Açıp bakın anayasa tekliflerine, bunlarla ilgili en küçük bir şey var mı? Yok. Çünkü böyle bir dertleri, niyetleri, gayretleri yok. Milletimiz bu ülkeyi, 'Cumhur İttifakı seçimde başarısız olsun, AK Parti iktidardan gitsin, Erdoğan kaybetsin de sonra ne olursa olsun' diyen bir zihniyete asla teslim etmez. Kendisinin ve evlatlarının geleceğini düşünen hiçbir vatandaşımız, bunlara itibar etmez, sadece gülüp geçer. Aslına bakılırsa, sadece iktidarın hayalini kurarak, kıyısından köşesinden yakaladıkları yetkileri hoyratça kullanarak sergiledikleri kibir, nobranlık, küstahlık bile CHP ve şürekasının maskesini düşürmeye yeterlidir. İnşallah seçim gününe kadar hep birlikte göstereceğimiz gayretle bu maskeyi tamamen indirmiş, kirli hırsları, riyakarlıkları, sinsi hesapları hep beraber ortaya dökmüş olacağız.
AK Parti milletin kurduğu, milletimizin iktidara getirdiği, verdiği her mücadelede yanında yer aldığı bir partidir. Bizler milletimizin asli sahibi olduğu bu patinin sadece emanetçileriyiz. Her birimiz görevimizi ne kadar hakkıyla yerine getirebilirsek, bu emanete o derece layık olduğumuzu gösterebiliriz. Ülkemizin içinden geçtiği kritik dönem, şahsım dahil hepimizin sorumluluğunu daha da artırmaktadır. Bunun için AK Parti ailesi olarak genel merkezimizle, milletvekillerimizle, kadın ve gençlik kollarımızla, il ve ilçe teşkilatlarımızla, belediye başkanlarımız ve Meclis üyelerimizle, mahalle temsilcilerimiz ve sandık görevlilerimizle hep beraber bir olarak, iri olarak, diri olarak, kardeş olarak işimize dört elle sarılmalıyız. Seçim gününe kadar her haneyi defalarca ziyaret etmeli, her insanımıza defalarca ulaşmalıyız.
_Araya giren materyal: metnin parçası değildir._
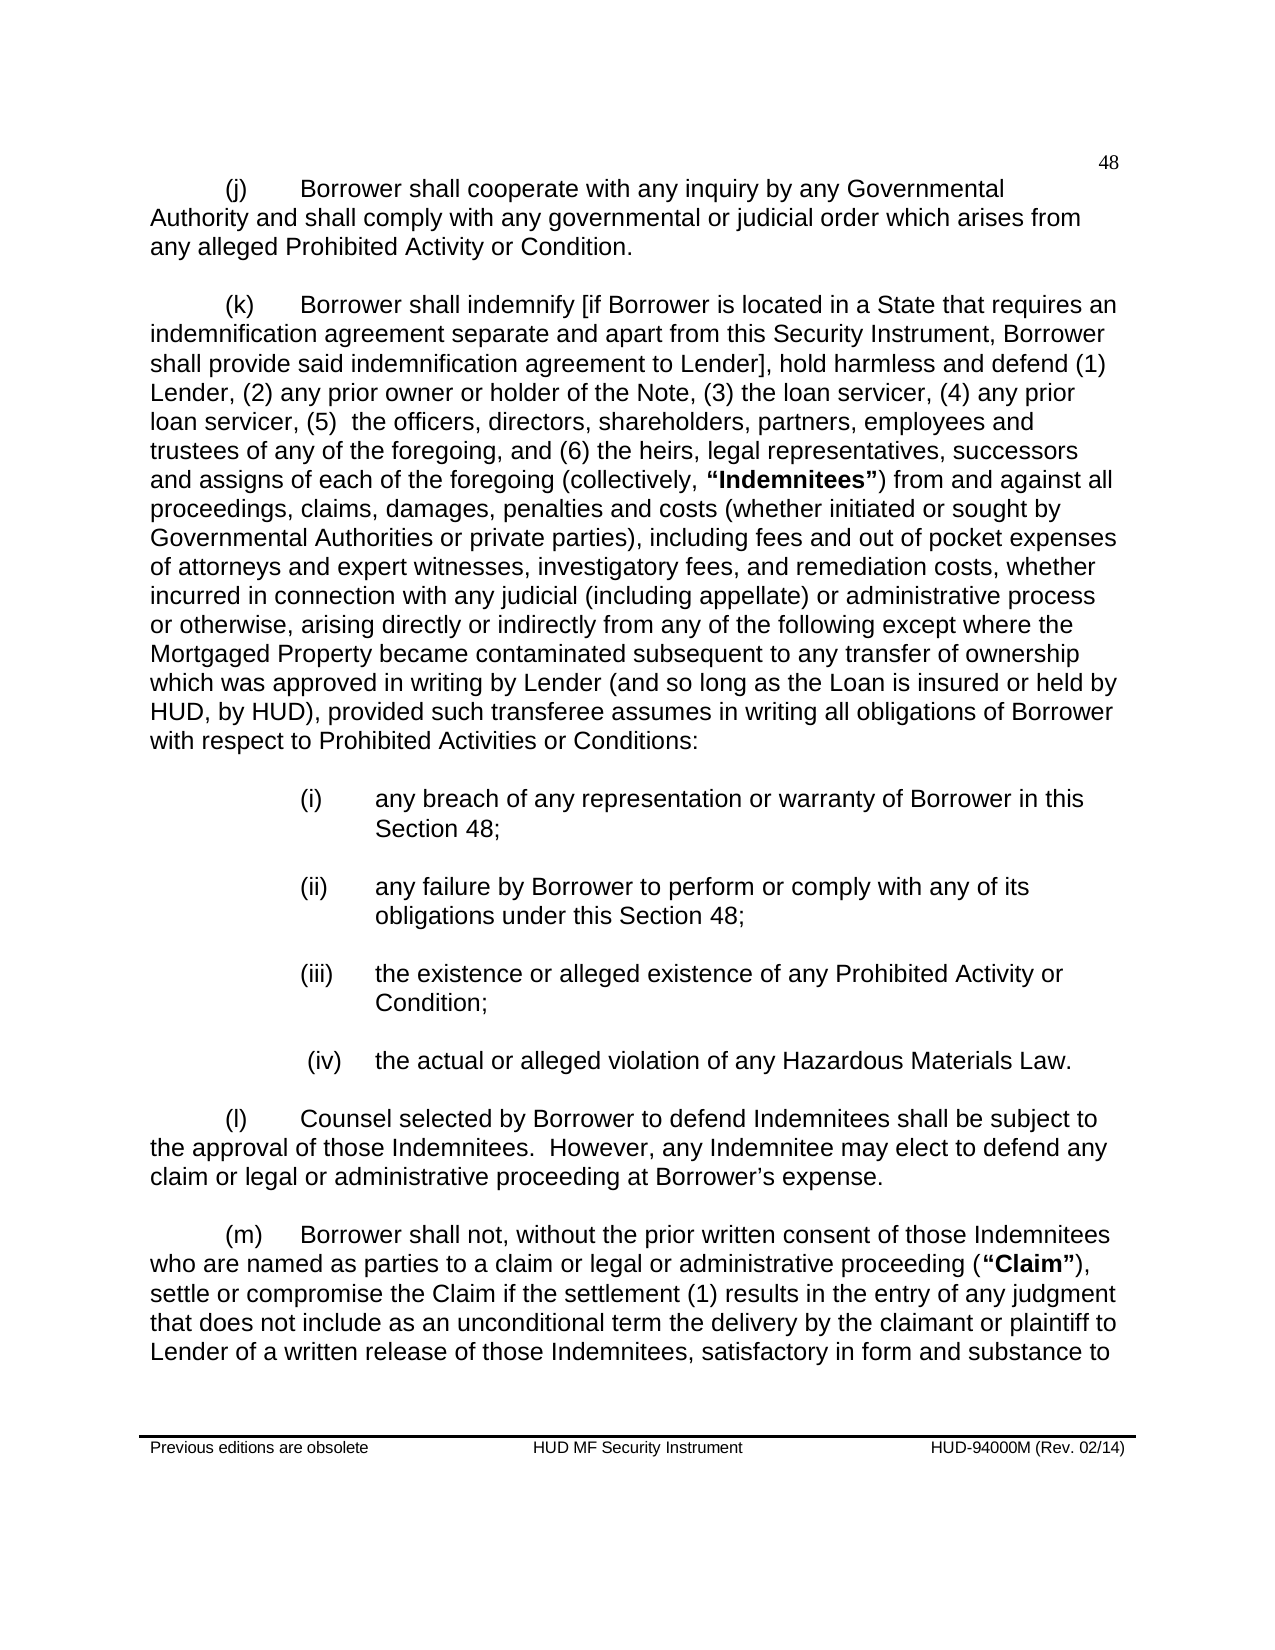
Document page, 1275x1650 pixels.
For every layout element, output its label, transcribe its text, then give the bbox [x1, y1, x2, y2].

text (ii) any failure by Borrower to perform or comply with any of its obligations under this Section 48; [300, 872, 1125, 930]
text (j) Borrower shall cooperate with any inquiry by any Governmental Authority and shall comply with any governmental or judicial order which arises from any alleged Prohibited Activity or Condition. [150, 174, 1125, 261]
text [150, 1220, 1125, 1366]
text (k) Borrower shall indemnify [if Borrower is located in a State that requires an indemnification agreement separate and apart from this Security Instrument, Borrower shall provide said indemnification agreement to Lender], hold harmless and defend (1) Lender, (2) any prior owner or holder of the Note, (3) the loan servicer, (4) any prior loan servicer, (5) the officers, directors, shareholders, partners, employees and trustees of any of the foregoing, and (6) the heirs, legal representatives, successors and assigns of each of the foregoing (collectively, “Indemnitees”) from and against all proceedings, claims, damages, penalties and costs (whether initiated or sought by Governmental Authorities or private parties), including fees and out of pocket expenses of attorneys and expert witnesses, investigatory fees, and remediation costs, whether incurred in connection with any judicial (including appellate) or administrative process or otherwise, arising directly or indirectly from any of the following except where the Mortgaged Property became contaminated subsequent to any transfer of ownership which was approved in writing by Lender (and so long as the Loan is insured or held by HUD, by HUD), provided such transferee assumes in writing all obligations of Borrower with respect to Prohibited Activities or Conditions: [150, 290, 1125, 755]
text (i) any breach of any representation or warranty of Borrower in this Section 48; [300, 784, 1125, 842]
text (iii) the existence or alleged existence of any Prohibited Activity or Condition; [300, 959, 1125, 1017]
text (iv) the actual or alleged violation of any Hazardous Materials Law. [300, 1046, 1125, 1075]
text (l) Counsel selected by Borrower to defend Indemnitees shall be subject to the approval of those Indemnitees. However, any Indemnitee may elect to defend any claim or legal or administrative proceeding at Borrower’s expense. [150, 1104, 1125, 1191]
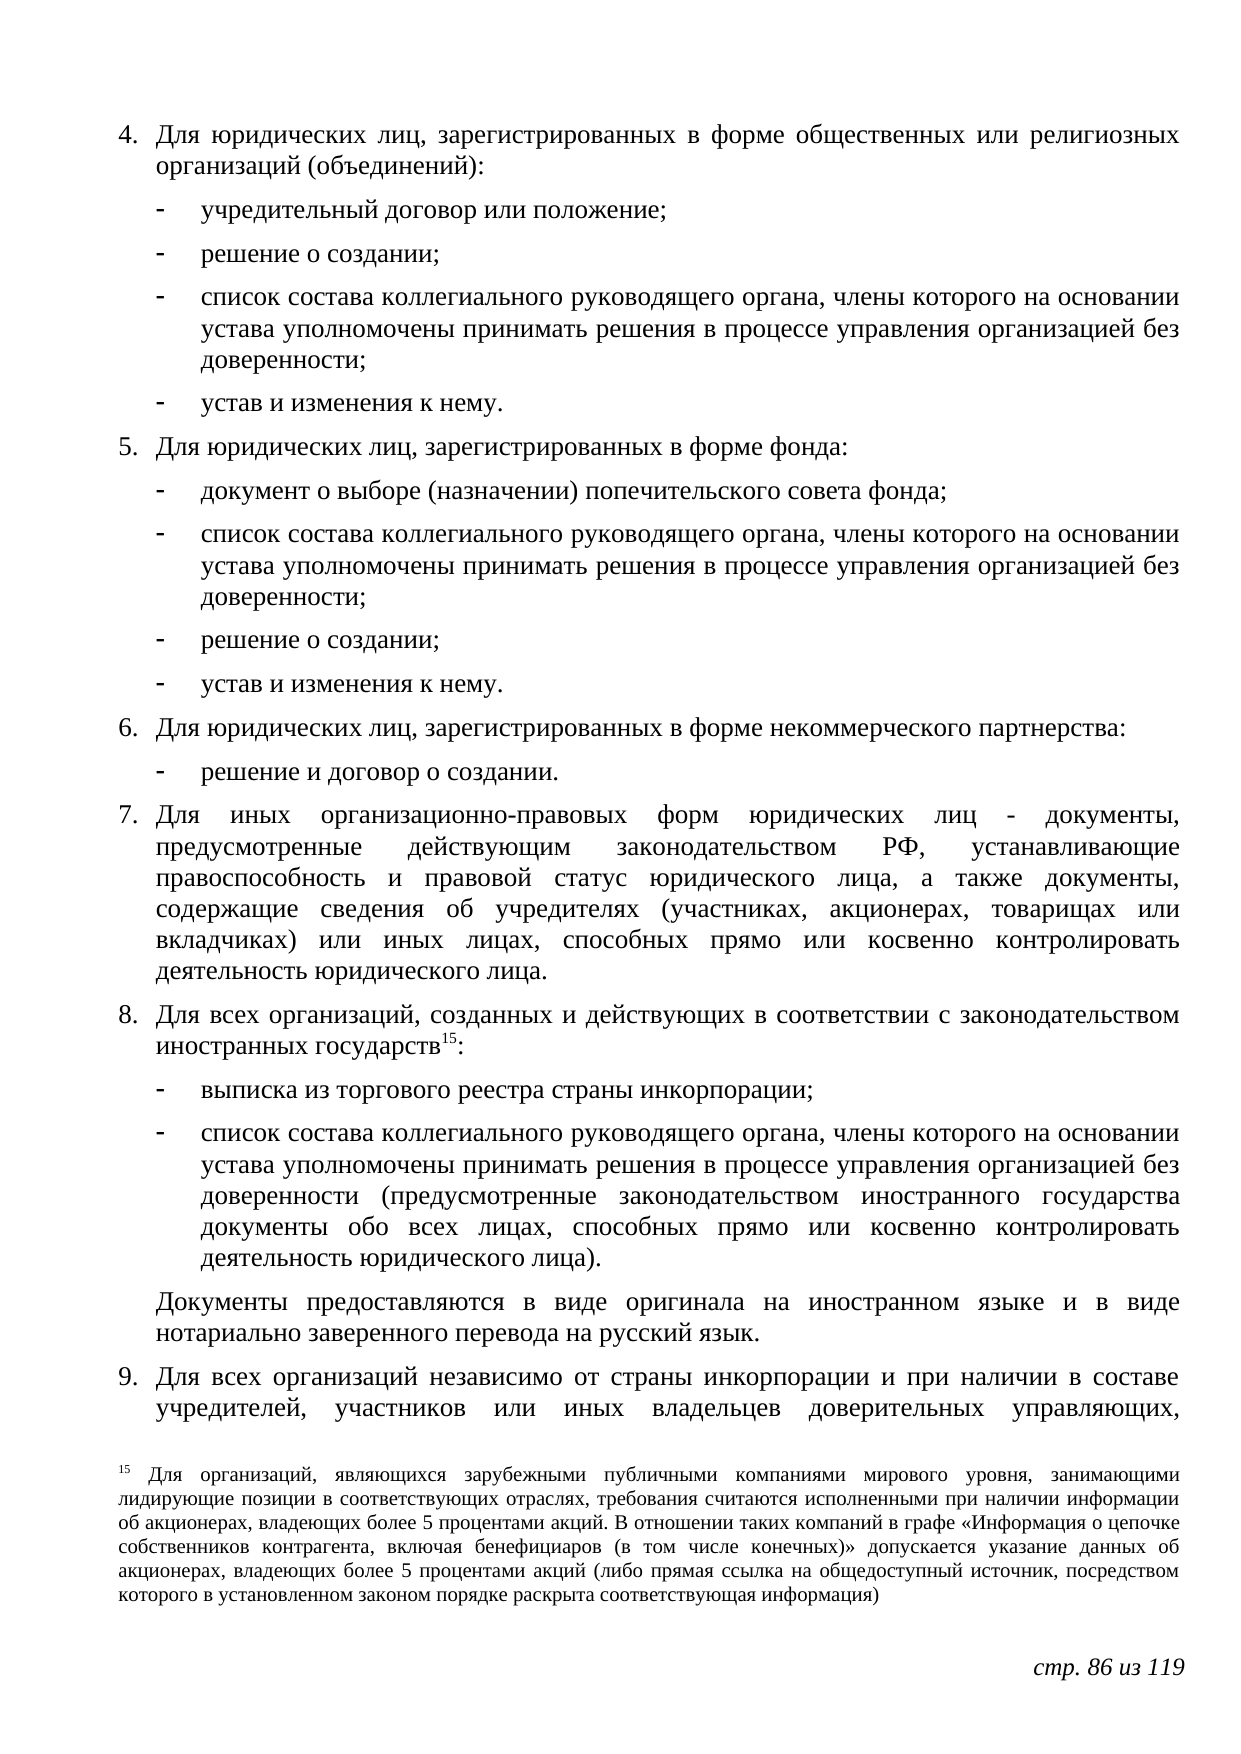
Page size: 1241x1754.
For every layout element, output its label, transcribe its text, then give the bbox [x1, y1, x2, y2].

list документ о выборе (назначении) попечительского совета фонда; [156, 474, 1181, 505]
list решение о создании; [156, 624, 1181, 655]
list Для юридических лиц, зарегистрированных в форме фонда: [118, 430, 1181, 461]
list решение и договор о создании. [156, 755, 1181, 786]
list список состава коллегиального руководящего органа, члены которого на основании устава уполномочены принимать решения в процессе управления организацией без доверенности; [156, 518, 1181, 611]
list Для юридических лиц, зарегистрированных в форме некоммерческого партнерства: [118, 711, 1181, 742]
list выписка из торгового реестра страны инкорпорации; [156, 1073, 1181, 1104]
list устав и изменения к нему. [156, 667, 1181, 699]
list решение о создании; [156, 237, 1181, 268]
list Для юридических лиц, зарегистрированных в форме общественных или религиозных организаций (объединений): [118, 118, 1181, 180]
list устав и изменения к нему. [156, 386, 1181, 418]
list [118, 1359, 1181, 1422]
list список состава коллегиального руководящего органа, члены которого на основании устава уполномочены принимать решения в процессе управления организацией без доверенности (предусмотренные законодательством иностранного государства документы обо всех лицах, способных прямо или косвенно контролировать деятельность юридического лица). [156, 1116, 1181, 1272]
list Для иных организационно-правовых форм юридических лиц - документы, предусмотренные действующим законодательством РФ, устанавливающие правоспособность и правовой статус юридического лица, а также документы, содержащие сведения об учредителях (участниках, акционерах, товарищах или вкладчиках) или иных лицах, способных прямо или косвенно контролировать деятельность юридического лица. [118, 798, 1181, 985]
list учредительный договор или положение; [156, 193, 1181, 224]
list Для всех организаций, созданных и действующих в соответствии с законодательством иностранных государств: [118, 998, 1181, 1060]
list список состава коллегиального руководящего органа, члены которого на основании устава уполномочены принимать решения в процессе управления организацией без доверенности; [156, 280, 1181, 374]
text Документы предоставляются в виде оригинала на иностранном языке и в виде нотариально заверенного перевода на русский язык. [156, 1285, 1181, 1347]
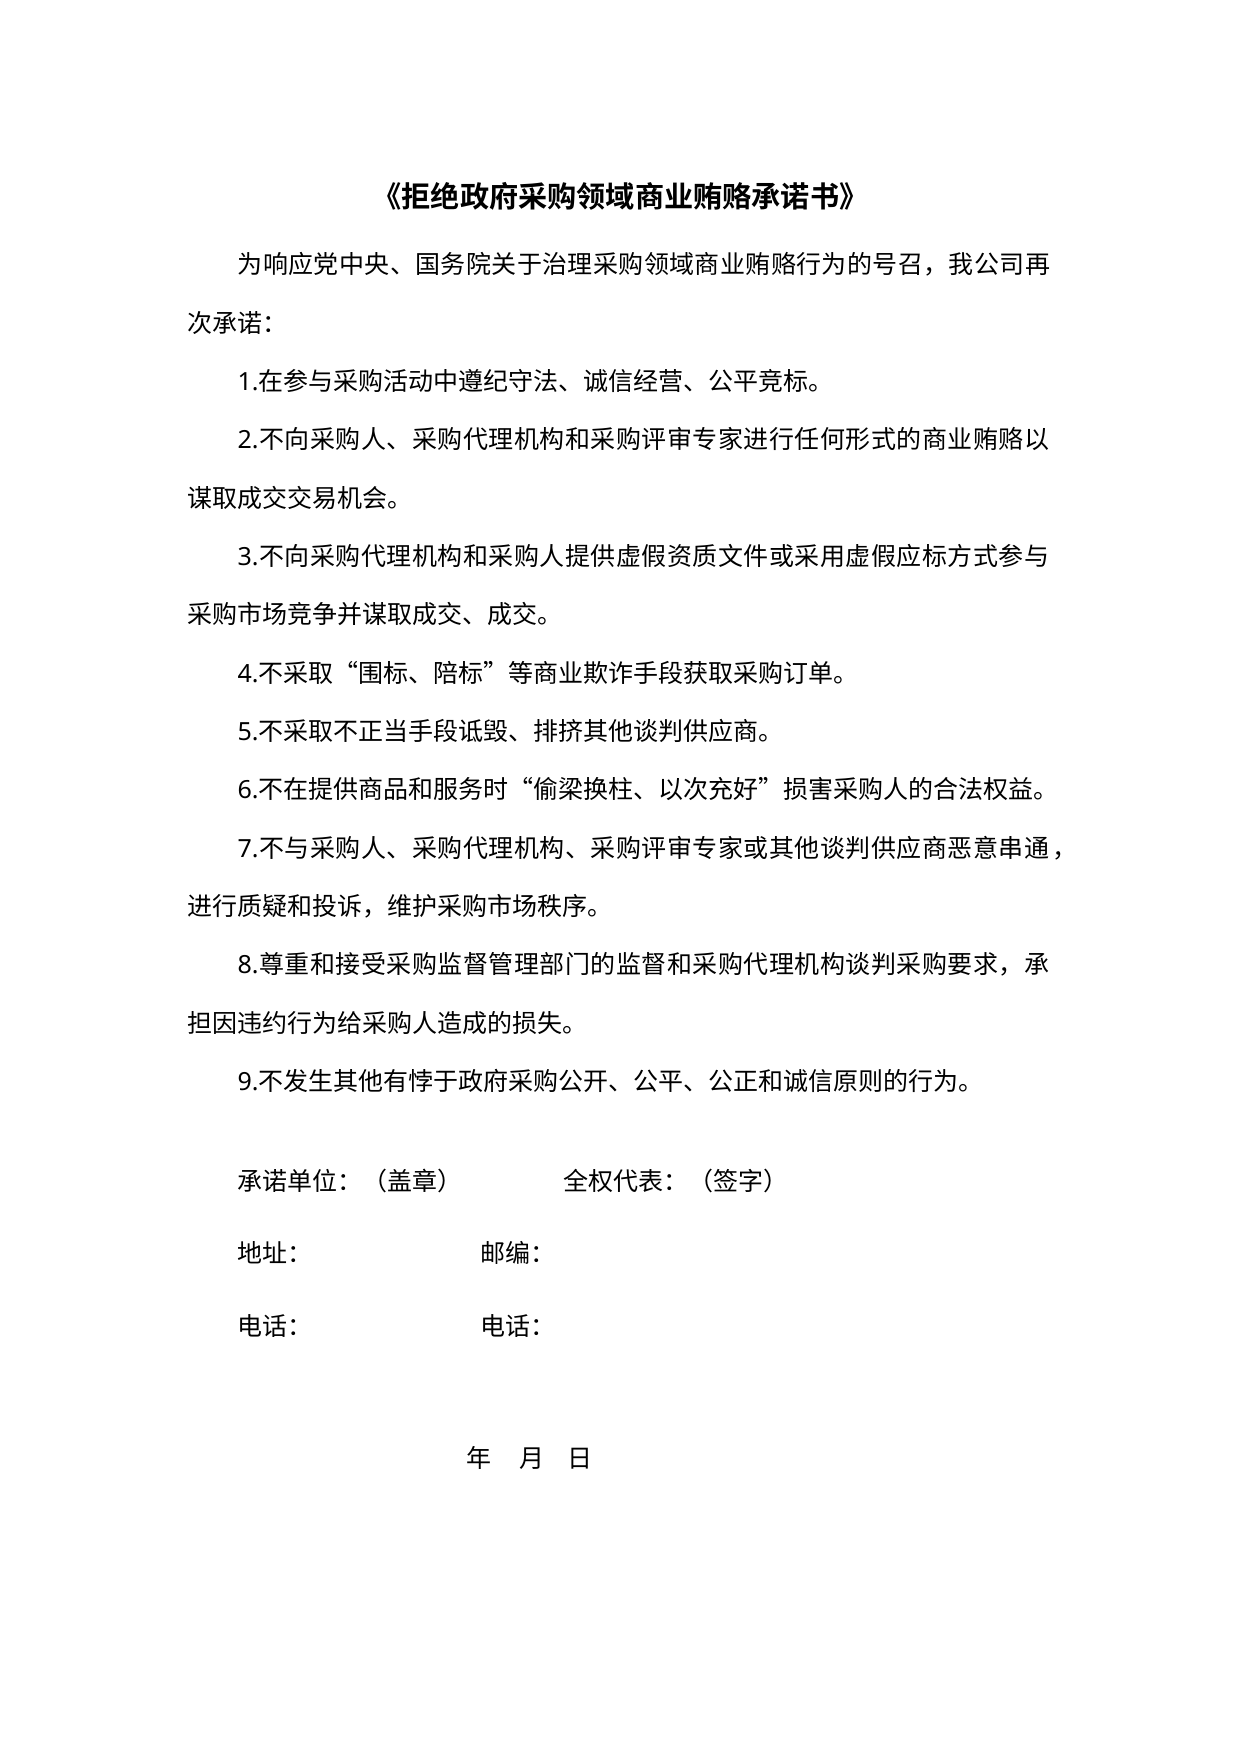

Teşkilatlarımızdan üyelerimize, üyelerimizden vatandaşlarımıza uzanan bu muhabbet iklimini sürekli canlı tutmalıyız. Seçime kadar sahada çalışılır ama seçim günü iş, unutmayın sandıkta biter. Bunun için sandıklara iyi sahip çıkacağız. Bu işin bugüne kadar en başarılı partisi AK Parti'dir, bundan sonra da bu başarıyı devam ettirmeliyiz. Milletten umudunu kesenlerin sandık üzerinden oynamaya kalkacakları oyunlara karşı dikkatli olacağız. Sandık kurulu üyelerimizle, mahalle temsilcilerimizle gerekiyorsa teker teker bir araya gelerek en küçük bir eksikliğe, aksaklığa meydan vermeyeceğiz.
Diğer yandan Türkiye'nin ve milletimizin düşmanları da boş durmuyor. Onlar da kendi mecralarında 2023'e hazırlanıyor. Son dönemde partimize yönelik kumpasların, ülkemize yönelik saldırıların, sınırlarımıza yönelik tacizlerin artmasının gerisindeki hesaplardan biri de 2023'ü biçimlendirme planlarıdır. Ama bizim onlardan bir farkımız var. Biz, 'Niyet hayır, akıbet hayır' diyerek önce Rabb'imizin yardımına güveniyoruz. Biz, bugüne kadar bizi hiç yalnız bırakmayan milletimizin desteğine güveniyoruz. Biz, mazlumların duasına güveniyoruz. Böyle bir inancın, böyle bir iradenin karşısında durabilecek hiçbir fani güç tanımıyoruz. İnşallah hep birlikte 2023 imtihanından da alnımızın akıyla çıkacağız.